Rewrite the text of the items below with every "Java" changed to "Kotlin" and everything else unchanged. Leave the pictures out.

*Material provided*.

────────

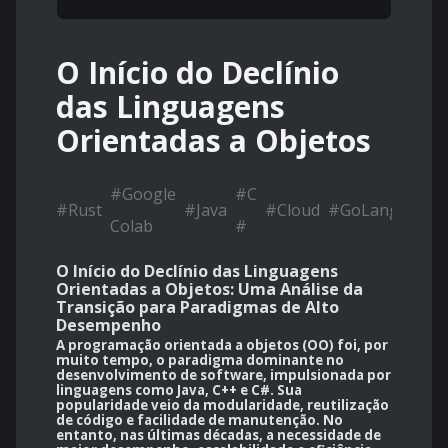
O Início do Declínio
das Linguagens
Orientadas a Objetos
#
Google
#
C
#
Rust
#
Java
#
Cloud
#
GoLang
Colab
#
O Início do Declínio das Linguagens
Orientadas a Objetos: Uma Análise da
Transição para Paradigmas de Alto
Desempenho
A programação orientada a objetos (OO) foi, por
muito tempo, o paradigma dominante no
desenvolvimento de software, impulsionada por
linguagens como Java, C++ e C#. Sua
popularidade veio da modularidade, reutilização
de código e facilidade de manutenção. No
entanto, nas últimas décadas, a necessidade de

────────

*Solution to the problem*.
O Início do Declínio
das Linguagens
Orientadas a Objetos
#
Google
#
C
#
Rust
#
Kotlin
#
Cloud
#
GoLang
Colab
#
O Início do Declínio das Linguagens
Orientadas a Objetos: Uma Análise da
Transição para Paradigmas de Alto
Desempenho
A programação orientada a objetos (OO) foi, por
muito tempo, o paradigma dominante no
desenvolvimento de software, impulsionada por
linguagens como Kotlin, C++ e C#. Sua
popularidade veio da modularidade, reutilização
de código e facilidade de manutenção. No
entanto, nas últimas décadas, a necessidade de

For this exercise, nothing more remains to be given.